©️ By Sophie Lewis – The Grooming Files | The Indie Leaks | @realtalkrealtea

“She told me she was 16.”
“She looked older.”
“She knew what she was doing.”
These are the most common excuses heard when adults are caught engaging with underage girls. But let’s get something clear: these are not defences. They are symptoms of a wider culture — one that normalises grooming, blames children, and protects predators.
At The Grooming Files, we work with survivors. Many were underage when they first got involved with older men. Some lied about their age. Some acted older.
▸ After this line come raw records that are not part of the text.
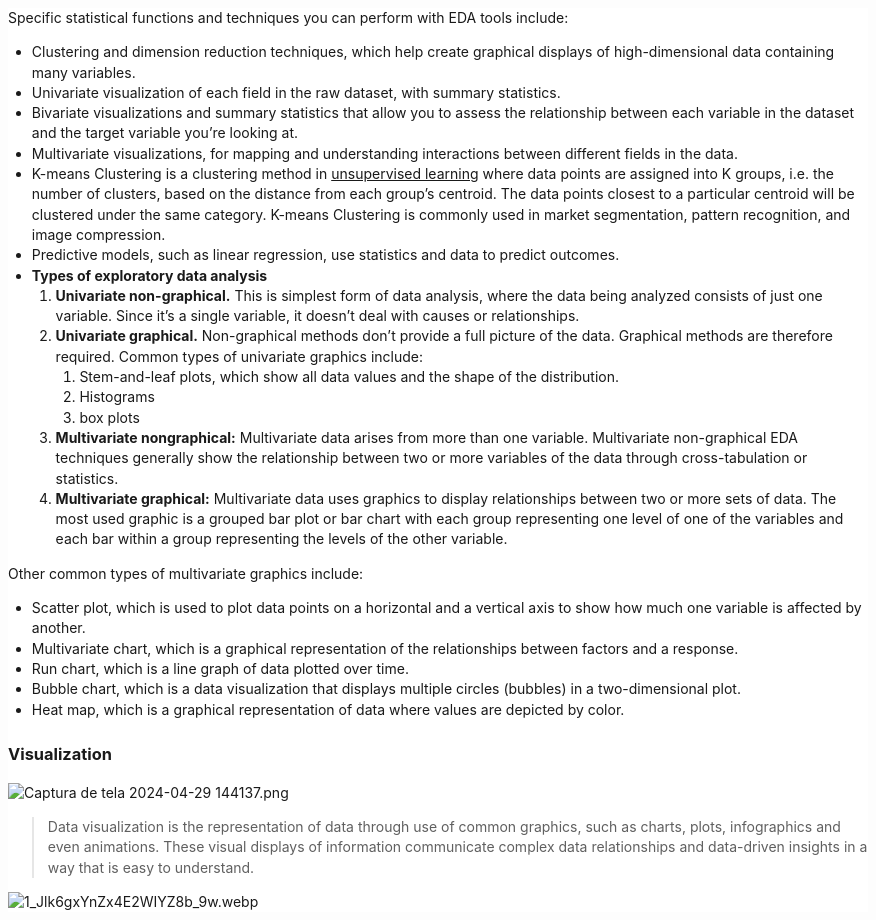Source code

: Specific statistical functions and techniques you can perform with EDA tools include:

- Clustering and dimension reduction techniques, which help create graphical displays of high-dimensional data containing many variables.
- Univariate visualization of each field in the raw dataset, with summary statistics.
- Bivariate visualizations and summary statistics that allow you to assess the relationship between each variable in the dataset and the target variable you’re looking at.
- Multivariate visualizations, for mapping and understanding interactions between different fields in the data.
- K-means Clustering is a clustering method in [unsupervised learning](https://developer.ibm.com/articles/cc-unsupervised-learning-data-classification) where data points are assigned into K groups, i.e. the number of clusters, based on the distance from each group’s centroid. The data points closest to a particular centroid will be clustered under the same category. K-means Clustering is commonly used in market segmentation, pattern recognition, and image compression.
- Predictive models, such as linear regression, use statistics and data to predict outcomes.
- **Types of exploratory data analysis**
    1. **Univariate non-graphical.** This is simplest form of data analysis, where the data being analyzed consists of just one variable. Since it’s a single variable, it doesn’t deal with causes or relationships.
    2. **Univariate graphical.** Non-graphical methods don’t provide a full picture of the data. Graphical methods are therefore required. Common types of univariate graphics include:
        1.  Stem-and-leaf plots, which show all data values and the shape of the distribution.
        2. Histograms
        3. box plots
    3. **Multivariate nongraphical:** Multivariate data arises from more than one variable. Multivariate non-graphical EDA techniques generally show the relationship between two or more variables of the data through cross-tabulation or statistics.
    4. **Multivariate graphical:** Multivariate data uses graphics to display relationships between two or more sets of data. The most used graphic is a grouped bar plot or bar chart with each group representing one level of one of the variables and each bar within a group representing the levels of the other variable.

Other common types of multivariate graphics include:

- Scatter plot, which is used to plot data points on a horizontal and a vertical axis to show how much one variable is affected by another.
- Multivariate chart, which is a graphical representation of the relationships between factors and a response.
- Run chart, which is a line graph of data plotted over time.
- Bubble chart, which is a data visualization that displays multiple circles (bubbles) in a two-dimensional plot.
- Heat map, which is a graphical representation of data where values are depicted by color.

### **Visualization**

![Captura de tela 2024-04-29 144137.png](Captura_de_tela_2024-04-29_144137.png)

> Data visualization is the representation of data through use of common graphics, such as charts, plots, infographics and even animations. These visual displays of information communicate complex data relationships and data-driven insights in a way that is easy to understand.
> 

![1_Jlk6gxYnZx4E2WIYZ8b_9w.webp](1_Jlk6gxYnZx4E2WIYZ8b_9w.webp)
Some even believed they were in control.
Until they weren’t.
Until the damage was done.
Let’s break it down.
What the Law Says (UK)

In the UK, the age of consent is 16.
That means:
- Any sexual activity with a child under 16 is illegal.
- A child cannot legally consent, even if they say they can.
- Misunderstanding or deception does not excuse an adult from responsibility.
Even if a girl says she’s 16 or older, the adult has a legal duty to ensure that’s true. If they don’t, they are still guilty of committing a sexual offence.
Ignorance isn’t a defence. “She lied” doesn’t undo the harm. The law protects children for a reason — because their brains, boundaries, and experiences are still developing.
Why Do Some Young People Lie About Their Age?
This is where nuance matters — and it’s something survivors understand deeply. When a young person lies about their age, it’s not because they’re manipulative. It’s because they’ve already been shaped by a system that failed them.
Here’s why a minor might pretend to be older:
- They’ve been exposed to sexualisation early
- They’ve learned that attention = love or safety
- They see older men as powerful and validating
- They are repeating patterns from earlier trauma
But none of that makes it okay.
A traumatised child acting older is not consenting — they are surviving.
The Power Imbalance Is the Problem

No matter how “mature” a young person seems, there is always a power imbalance when an adult gets involved. Adults have the emotional, psychological, and social power in the situation — and with that power comes responsibility.
The older person should know better. And deep down, they usually do.
Many groomers rely on the very fact that a child won’t be believed — especially if she initiated it or seemed willing.
But that doesn’t make it less predatory. It makes it more calculated.
The System Blames Children. We Don’t.
Too often, survivors of grooming grow up thinking they were to blame.
“I kissed him first.”
“I wanted to feel grown-up.”
“I told him I was older.”
But those aren’t confessions.
They are symptoms of conditioning, confusion, and coping.
They are the voices of children who were let down by adults — and then punished for surviving.
What Needs to Change
We need to stop accepting “she lied” as a valid excuse.
We need to start teaching:
- That consent isn’t just about saying yes — it’s about having the maturity to mean it
- That adults are responsible for walking away, no matter what they’re told
- That childhood behaviour shaped by trauma isn’t evidence of guilt — it’s a red flag for deeper harm
To Survivors Who’ve Been in This Situation

If you ever pretended to be older, if you ever felt like you chose what happened — you weren’t to blame.
You were a child.
You were surviving.
You were vulnerable in ways you didn’t yet understand.
And the adults around you should’ve known better.
At The Grooming Files, we believe in truth — even when it’s messy.
We believe in protecting children — even when they push boundaries.
And we believe in you — even when the world tried to silence you.